» Records shown

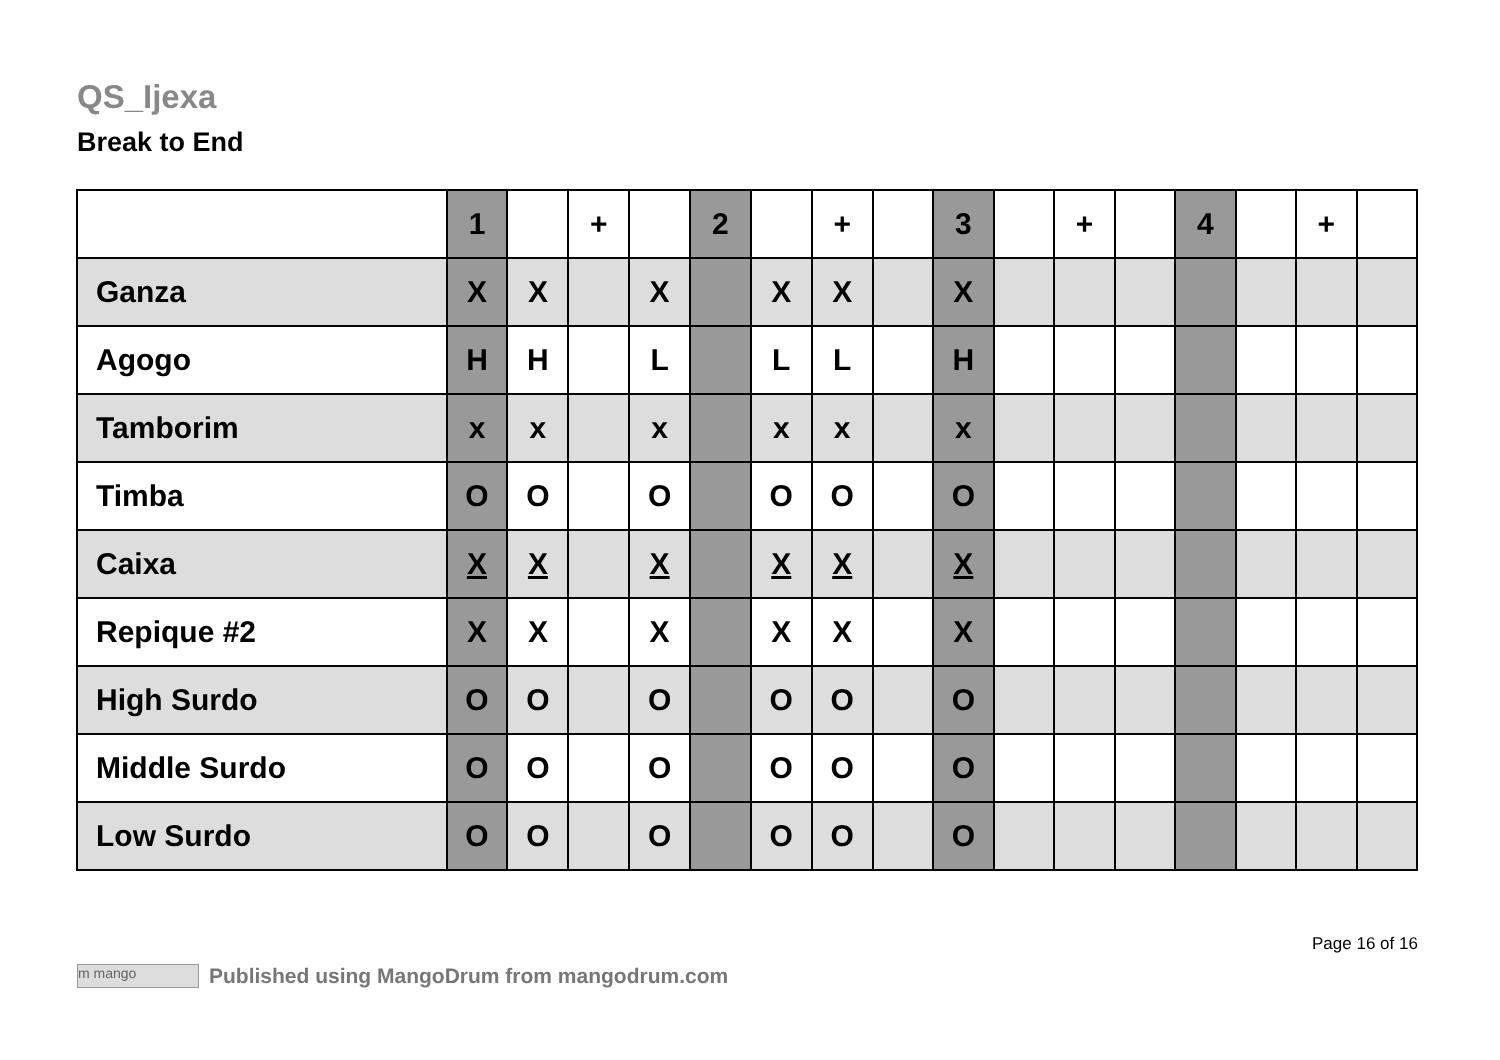QS_Ijexa
Break to End
| | 1 | | + | | 2 | | + | | 3 | | + | | 4 | | + | |
| --- | --- | --- | --- | --- | --- | --- | --- | --- | --- | --- | --- | --- | --- | --- | --- | --- |
| Ganza | X | X | | X | | X | X | | X | | | | | | | |
| Agogo | H | H | | L | | L | L | | H | | | | | | | |
| Tamborim | x | x | | x | | x | x | | x | | | | | | | |
| Timba | O | O | | O | | O | O | | O | | | | | | | |
| Caixa | X | X | | X | | X | X | | X | | | | | | | |
| Repique #2 | X | X | | X | | X | X | | X | | | | | | | |
| High Surdo | O | O | | O | | O | O | | O | | | | | | | |
| Middle Surdo | O | O | | O | | O | O | | O | | | | | | | |
| Low Surdo | O | O | | O | | O | O | | O | | | | | | | |
Page 16 of 16
m mango Published using MangoDrum from mangodrum.com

» About this exercise
Repeat the records above exactly. Pictures do not belong in the copy.

» Task solution
QS_Ijexa
Break to End
| | 1 | | + | | 2 | | + | | 3 | | + | | 4 | | + | |
| --- | --- | --- | --- | --- | --- | --- | --- | --- | --- | --- | --- | --- | --- | --- | --- | --- |
| Ganza | X | X | | X | | X | X | | X | | | | | | | |
| Agogo | H | H | | L | | L | L | | H | | | | | | | |
| Tamborim | x | x | | x | | x | x | | x | | | | | | | |
| Timba | O | O | | O | | O | O | | O | | | | | | | |
| Caixa | X | X | | X | | X | X | | X | | | | | | | |
| Repique #2 | X | X | | X | | X | X | | X | | | | | | | |
| High Surdo | O | O | | O | | O | O | | O | | | | | | | |
| Middle Surdo | O | O | | O | | O | O | | O | | | | | | | |
| Low Surdo | O | O | | O | | O | O | | O | | | | | | | |
Page 16 of 16
m mango Published using MangoDrum from mangodrum.com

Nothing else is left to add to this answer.